Rome was not built in a day, as the saying goes. The same could be said of Mira, who today trains hundreds of guide dogs, on reading her story dissected in a new book, narrated through her co-founder Éric St-Pierre.
We read with curiosity Mira: My most beautiful love story, with its 270 tightly packed pages, while thinking: what a long way we have come! Above all, we discover that the beginnings of the destiny of this organization, highly respected by Quebecers, are inextricable from those of the life of its co-founder. Written in collaboration with Agnès Marliot, these memoirs certainly retrace the development of the project, which grew more and more complex over time, but also the very first steps of Éric St-Pierre in his relationships with dogs, which were sometimes surprising.
Raised the hard way on the family farm, he had the happy company of Mike or Ti-Loup, faithful canines who accompanied his childhood adventures, and so many others, like Coco or the aptly named Karma. , a German Shepherd. His career as a musician on the sidelines, Mr. St-Pierre decides to compose with his dogs, learning about training. He therefore trains particularly obedient animals, but whose vocation is still far from that of Mira’s future offspring, being trained for guarding, security or the search for narcotics. At the same time, the need to feed his family pushes him to accept a “dirty job”: dog catcher in the service of municipal pounds, which will earn him the contempt of good people, various bites and a persistent pestilential smell.
However, he manages to pull the reins towards the project of his life.
Mira was born in 1981, founded by Éric St-Pierre and Johanne Hallé.
“I was afraid it would never happen. The great battle of French in North America is not yet over today,” he said in an interview with La Presse. However, he threw himself headlong into the fight. “With empty pockets, but with a full heart, I embarked without guardrails on a path as tortuous as it was soft,” he says in his biography.

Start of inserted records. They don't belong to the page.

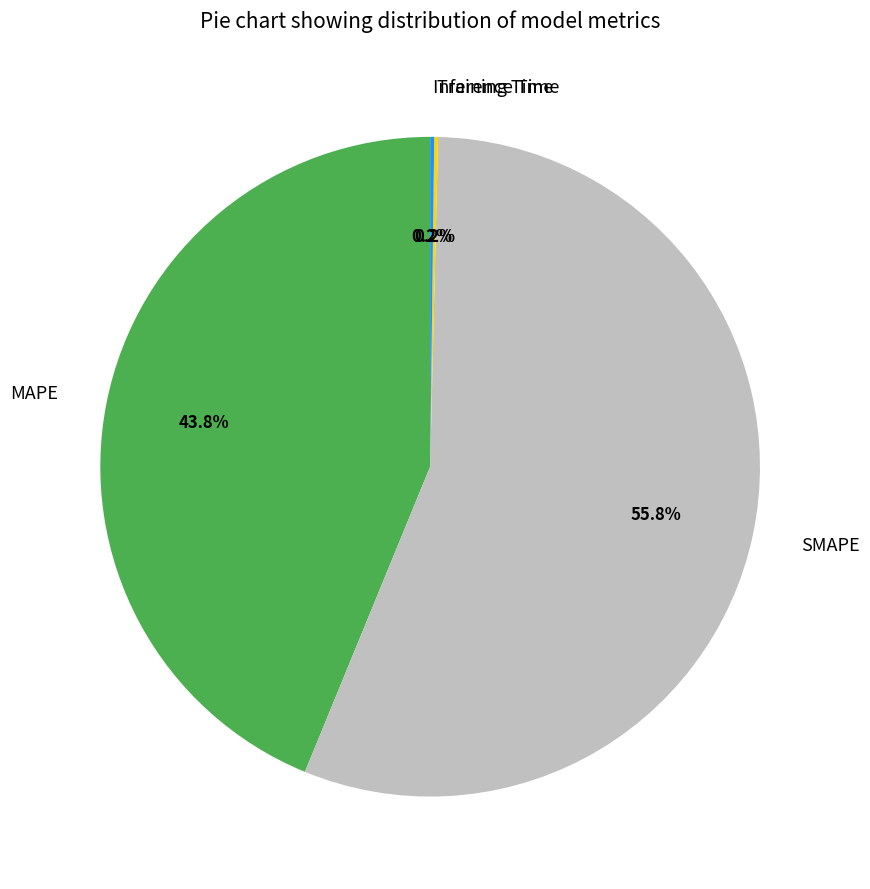

What portion of the pie excludes MAPE?

56.2%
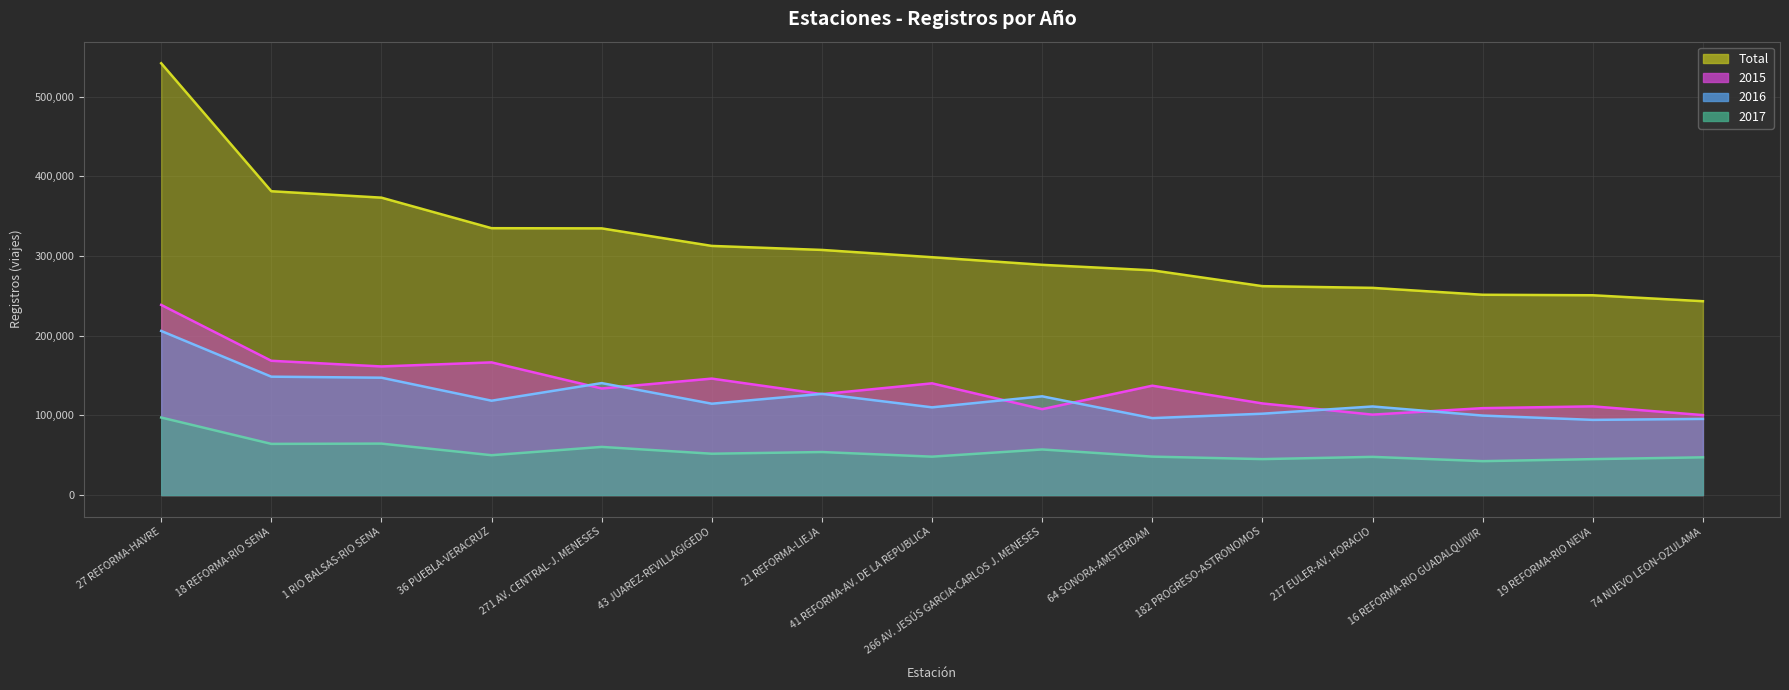

True or false: 2017 has more than 1 points higher than both neighbors.

True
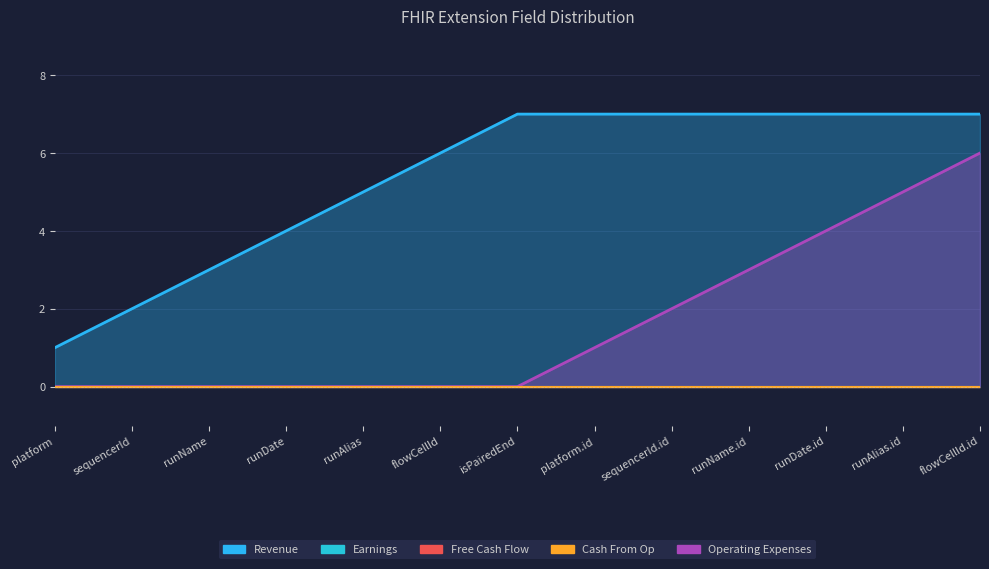

Which series has the widest spread of values?

Revenue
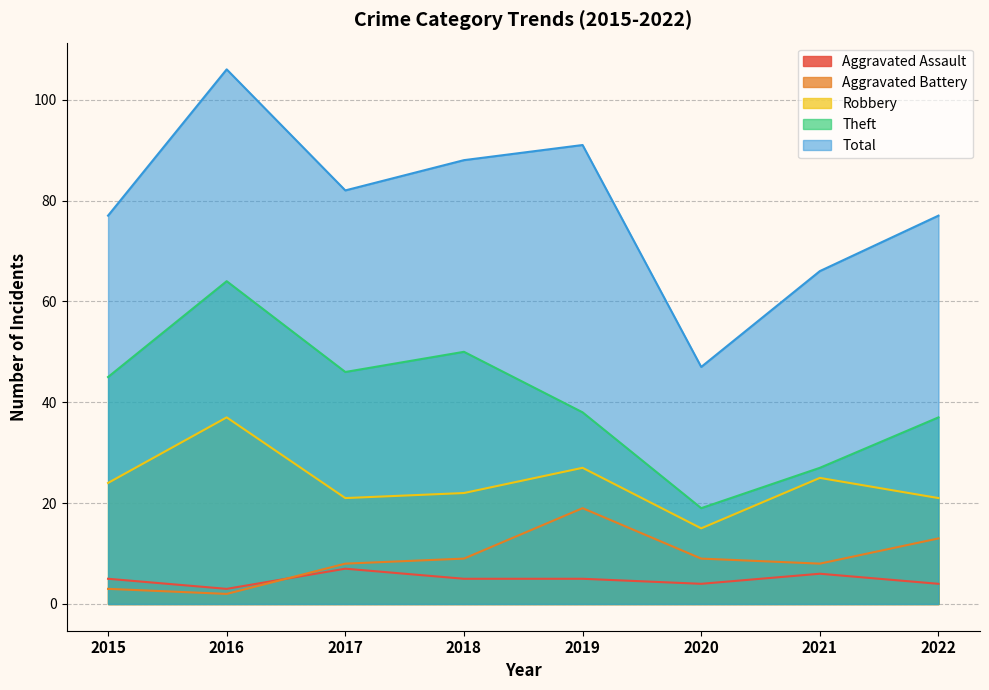

At 2019, list the series in order from smallest to largest.

Aggravated Assault, Aggravated Battery, Robbery, Theft, Total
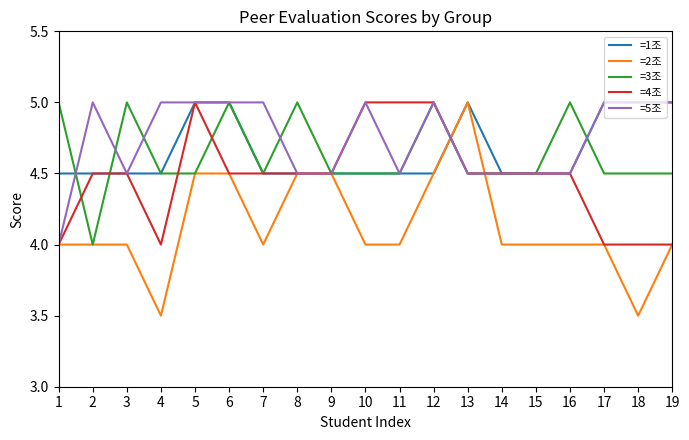

What is the greatest value displayed?

5.0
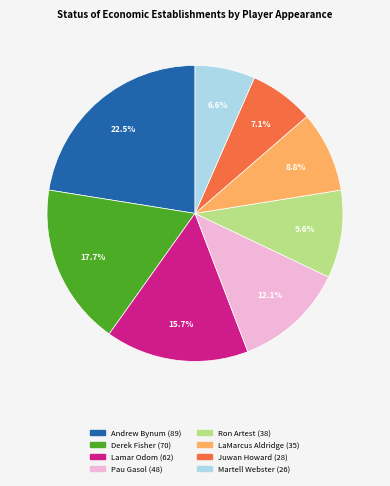

The LaMarcus Aldridge slice represents 9% of the pie. True or false?

True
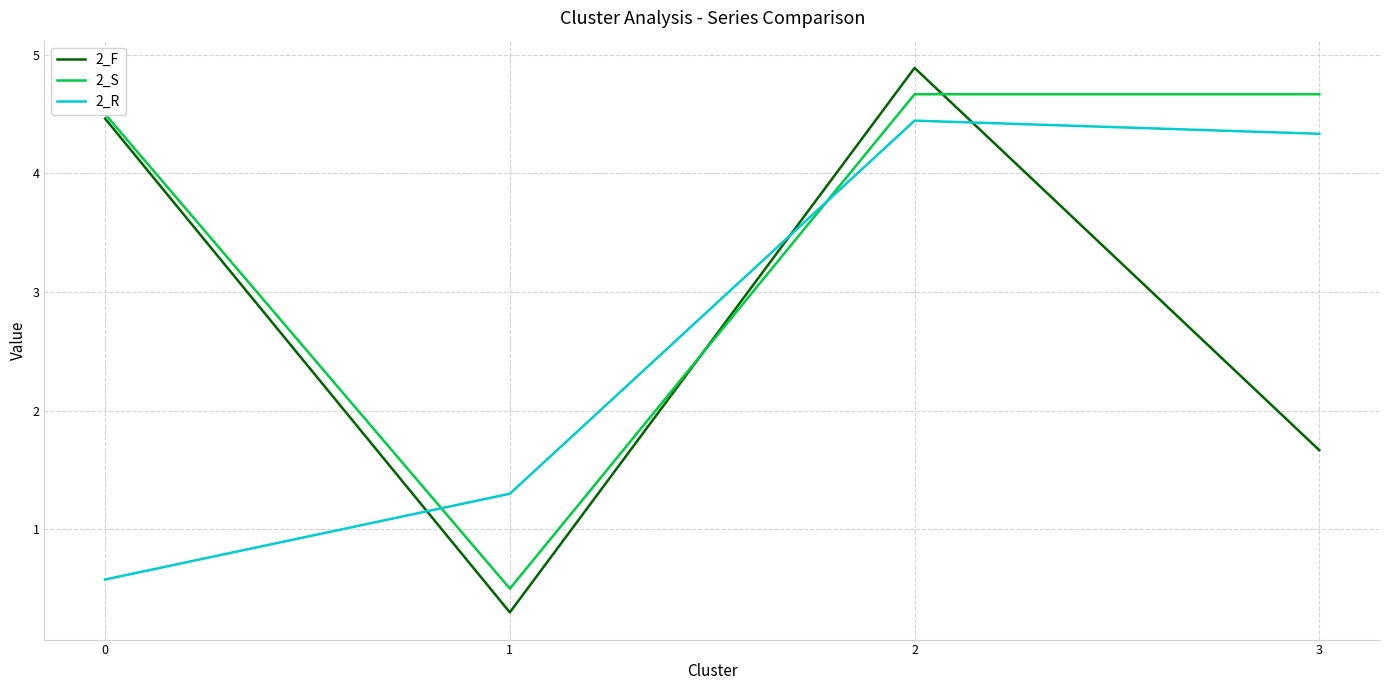

What is the difference between the highest and lowest values at 2?

0.4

Then begins a struggle to finance and grow Mira, the author of this initiative suffering many setbacks, having doors slammed in his face, but also unearthing support, logistical and financial. Reading this tumultuous journey, with bends of hope and disillusionment, one wonders what allowed man to keep the sacred fire alive. “It’s been the pleasure of working with dogs, my love for them, since the age of 6, when I worked with my father,” says Mr. St-Pierre. “Although sometimes I was on the verge of giving up in the face of difficulties,” he concedes.
The organization grew, winning the hearts of the public, chaining campaigns and fundraising activities on an ever larger scale, such as dog sledding expeditions. We also discover how assistance to targeted audiences has flourished and diversified, focusing on people with reduced mobility or motor skills, or even children with autism. A branch that continues to grow, even today, as shown by the pilot project for people suffering from Alzheimer’s, launched in 2019 and in development after the pandemic break. “It was a very promising project, especially with people at the beginning of the disease,” says Agnès Marliot, collaborator on the biography. Mira, which has 90 employees and several hundred volunteers to date, trains between 150 and 200 dogs per year.
“I see a bright future for Mira in terms of development, to always give more, to develop the component for people with Alzheimer’s. We still have to work, organize and fine-tune to make it work better,” says St-Pierre.